‘Story of hope’ as teddy bear lost in national park returned to six-year-old

A six-year-old girl who lost a special teddy bear she had had since being adopted from an Ethiopian orphanage thought it was gone forever when she forgot it along a trail in a US national park last.

The prized bear was lost in Glacier National Park, Montana, but Naomi’s parents and family friends held on to a glimmer of hope – and hope has won out.

Thanks to a social media plea, the sharp eyes and soft heart of a park ranger and the closure of a hiking trail because of grizzly bear activity on the day a family friend visited the park, the teddy is back in the arms of Naomi Pascal in Jackson, Wyoming.

The bear’s return, which has earned 12,000 likes on the Glacier National Park Facebook page, is a beautiful story that resonates, said Ben Pascal, Naomi’s father and the senior pastor at the Presbyterian Church of Jackson Hole, a popular ski town south of Grand Teton National Park.

(Glacier National Park/PA)

“It was just a story of hope and kindness and people just working together,” he said. “It touched people’s hearts. It gave them hope. It made them feel like there is good in the world, which I believe there is.”

Teddy was the first gift Ben and Addie Pascal sent to Naomi before she was adopted in 2016. She took Teddy with her on family trips to Ethiopia, Rwanda, Croatia and Greece.

When Mr Pascal took his children to Montana in October 2020, Teddy was again along for the adventure.

While Mr Pascal and a friend went on a hike in Glacier National Park, family friend Terri Hayden watched the children. They were almost back to Ms Hayden’s home in Bigfork that night when they realised they did not have Teddy.

It snowed overnight, closing the higher elevations of the park for the season and preventing Ms Hayden from returning to search for Teddy. She made a report to park officials, hoping someone might turn in the bear to a lost-and-found.

Ranger Tom Mazzarisi, a bear specialist in Glacier, soon spotted the stuffed toy, soaking wet and sitting in melting snow near the Hidden Lake Trail while he and two others were doing some end-of-season work.

(Nona Windham/AP)

“Typically, items that aren’t worth much monetarily get thrown out,” he said. He was unaware the stuffed animal had been reported lost, but for some reason could not bring himself to dump it in the rubbush.

Teddy “hibernated” in Mr Mazzarisi’s cabin in St Mary and when he returned to work in April he “immediately put him on the dash of my patrol truck”.

The bear had a busy spring and summer, watching wolves howl at each other and working “bear jams”, which are traffic queues caused by bears near the road, Mr Mazzarisi said.

In June, Ms Pascal posted a plea on Facebook for help finding Teddy, saying: “He’s been by her side for so many milestones.
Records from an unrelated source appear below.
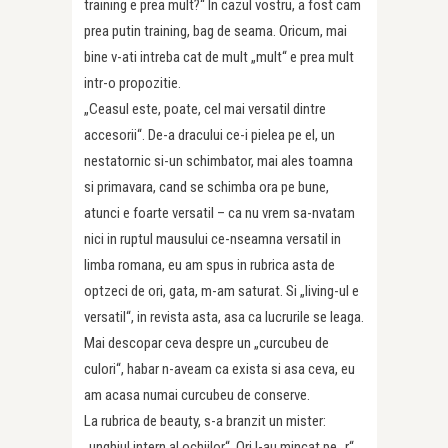
training e prea mult?“ In cazul vostru, a fost cam
prea putin training, bag de seama. Oricum, mai
bine v-ati intreba cat de mult „mult“ e prea mult
intr-o propozitie.
„Ceasul este, poate, cel mai versatil dintre
accesorii“. De-a dracului ce-i pielea pe el, un
nestatornic si-un schimbator, mai ales toamna
si primavara, cand se schimba ora pe bune,
atunci e foarte versatil – ca nu vrem sa-nvatam
nici in ruptul mausului ce-nseamna versatil in
limba romana, eu am spus in rubrica asta de
optzeci de ori, gata, m-am saturat. Si „living-ul e
versatil“, in revista asta, asa ca lucrurile se leaga.
Mai descopar ceva despre un „curcubeu de
culori“, habar n-aveam ca exista si asa ceva, eu
am acasa numai curcubeu de conserve.
La rubrica de beauty, s-a branzit un mister:
„unghiul intern al ochiilor“. Ori l-au mincat pe „r“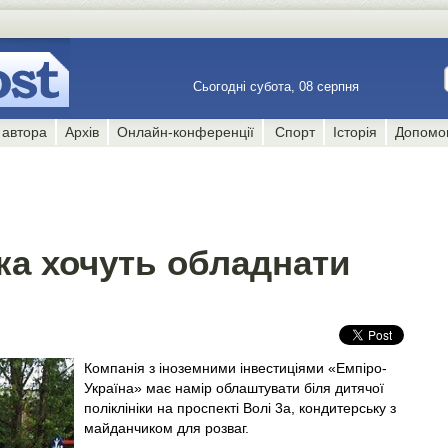
Сьогодні субота, 08 серпня
 автора
Архів
Онлайн-конференції
Спорт
Історія
Допомо
ка хочуть обладнати
Компанія з іноземними інвестиціями «Емпіро-
Україна» має намір облаштувати біля дитячої
поліклініки на проспекті Волі 3а, кондитерську з
майданчиком для розваг.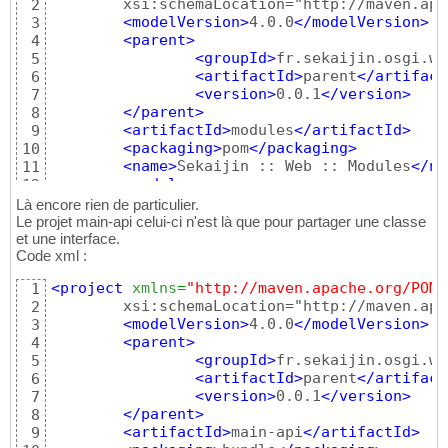
	xsi:schemaLocation="http://maven.apache.org/POM/4.0.0 http://maven.apache.org/xsd/maven-4.0.0.xsd">

2
<dependencies
>
22
<modelVersion
>
4.0.0
</modelVersion
>
3
<dependency
>
23
<parent
>
4
<groupId
>
org.slf4j
</
24
<groupId
>
fr.sekaijin.osgi.we
5
<artifactId
>
slf4j-ap
25
<artifactId
>
parent
</artifact
6
<version
>
${slf4j.ver
26
<version
>
0.0.1
</version
>
7
</dependency
>
27
</parent
>
8
<dependency
>
28
<artifactId
>
modules
</artifactId
>
9
<groupId
>
org.slf4j
</
29
<packaging
>
pom
</packaging
>
10
<artifactId
>
slf4j-lo
30
<name
>
Sekaijin :: Web :: Modules
</na
11
<version
>
${slf4j.ver
31
<modules
>
12
</dependency
>
32
<module
>
main
</module
>
13
Là encore rien de particulier.
</dependencies
>
33
<module
>
user
</module
>
14
Le projet main-api celui-ci n'est là que pour partager une classe
</project
>
34
<module
>
message
</module
>
et une interface.
15
Code xml :
</modules
>
16
17
<project
xmlns
=
"http://maven.apache.org/POM/
1
<dependencies
>
18
	xsi:schemaLocation="http://maven.apache.org/POM/4.0.0 http://maven.apache.org/xsd/maven-4.0.0.xsd">

2
<dependency
>
19
<modelVersion
>
4.0.0
</modelVersion
>
3
<groupId
>
fr.sekaijin
20
<parent
>
4
<artifactId
>
main-api
21
<groupId
>
fr.sekaijin.osgi.we
5
<version
>
0.0.1
</vers
22
<artifactId
>
parent
</artifact
6
<scope
>
provided
</sco
23
<version
>
0.0.1
</version
>
7
</dependency
>
24
</parent
>
8
<dependency
>
25
<artifactId
>
main-api
</artifactId
>
9
<groupId
>
javax.servl
26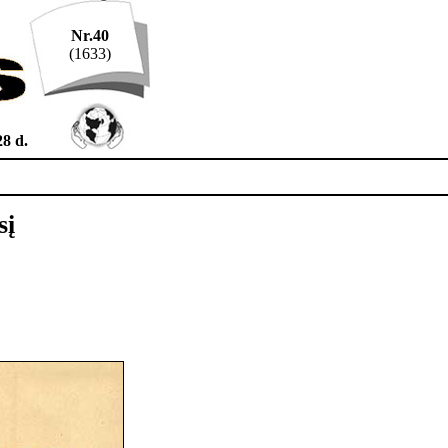
Nr.40
(1633)
28 d.
sį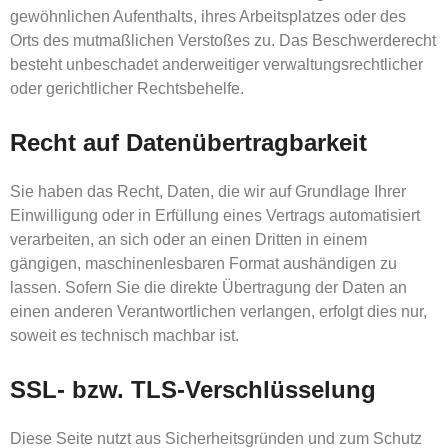
gewöhnlichen Aufenthalts, ihres Arbeitsplatzes oder des
Orts des mutmaßlichen Verstoßes zu. Das Beschwerderecht
besteht unbeschadet anderweitiger verwaltungsrechtlicher
oder gerichtlicher Rechtsbehelfe.
Recht auf Daten­übertrag­barkeit
Sie haben das Recht, Daten, die wir auf Grundlage Ihrer
Einwilligung oder in Erfüllung eines Vertrags automatisiert
verarbeiten, an sich oder an einen Dritten in einem
gängigen, maschinenlesbaren Format aushändigen zu
lassen. Sofern Sie die direkte Übertragung der Daten an
einen anderen Verantwortlichen verlangen, erfolgt dies nur,
soweit es technisch machbar ist.
SSL- bzw. TLS-Verschlüsselung
Diese Seite nutzt aus Sicherheitsgründen und zum Schutz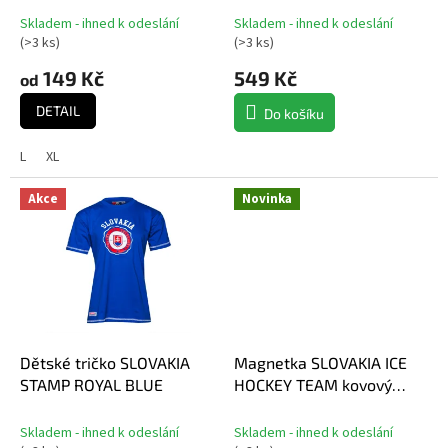
t
Skladem - ihned k odeslání
Skladem - ihned k odeslání
ů
(
>3 ks
)
(
>3 ks
)
149 Kč
549 Kč
od
DETAIL
Do košíku
L
XL
Akce
Novinka
Dětské tričko SLOVAKIA
Magnetka SLOVAKIA ICE
STAMP ROYAL BLUE
HOCKEY TEAM kovový
malý
Skladem - ihned k odeslání
Skladem - ihned k odeslání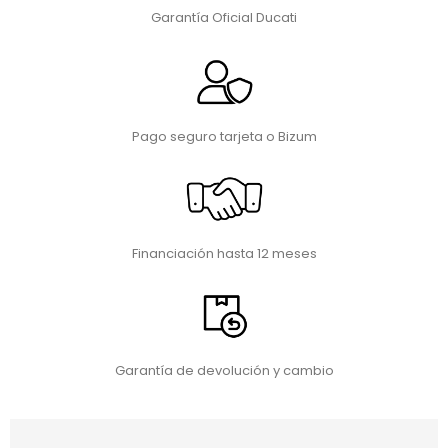
Garantía Oficial Ducati
Pago seguro tarjeta o Bizum
Financiación hasta 12 meses
Garantía de devolución y cambio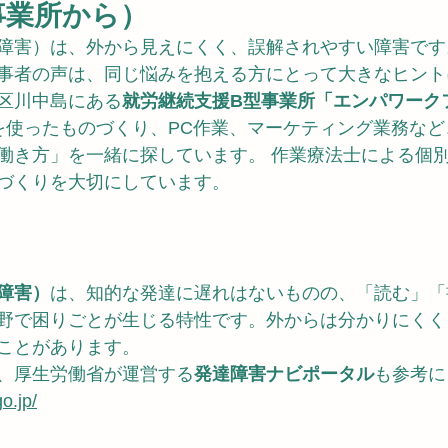
事業所から）
障害）は、外から見えにくく、誤解されやすい障害です
事者の声は、同じ悩みを抱える方にとって大きなヒント
区川中島にある
就労継続支援B型事業所「エンパワーク
タを使ったものづくり、PC作業、マーケティング業務な
働き方」を一緒に探しています。 作業療法士による個
づくりを大切にしています。
障害）
は、知的な発達に遅れはないものの、「読む」「
野で困りごとが生じる特性です。外からは分かりにくく
ことがあります。
、厚生労働省が運営する
発達障害ナビポータル
も参考に
go.jp/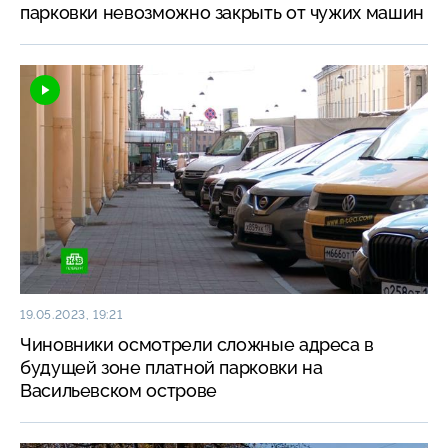
парковки невозможно закрыть от чужих машин
19.05.2023, 19:21
Чиновники осмотрели сложные адреса в
будущей зоне платной парковки на
Васильевском острове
But there are many more adventures to be had!”

People responded with well wishes and offers of replacement bears, and a Michigan woman posted a photo she took of Teddy on the day it was lost, saying it was the only bear she saw in the park.


Meanwhile, Ms Hayden felt bad about the loss of Naomi’s special bear, so when she and some family members went to Glacier in late September, she told them about it and stopped to check on potential lost-and-found sites.

“I’m a woman of faith,” she said. “And that morning I said, ‘OK lord, if this bear is around, please put that bear in my path and let me come home with that bear today’.”

That is exactly what happened when Ms Hayden and her niece spotted a stuffed bear in a ranger’s truck after being turned back from a trail that was closed due to bear activity.

She took a picture and sent it to Ms Pascal, who quickly confirmed it was Teddy.

Ms Hayden later shipped the bear to Naomi, who said she was really excited when she got Teddy back.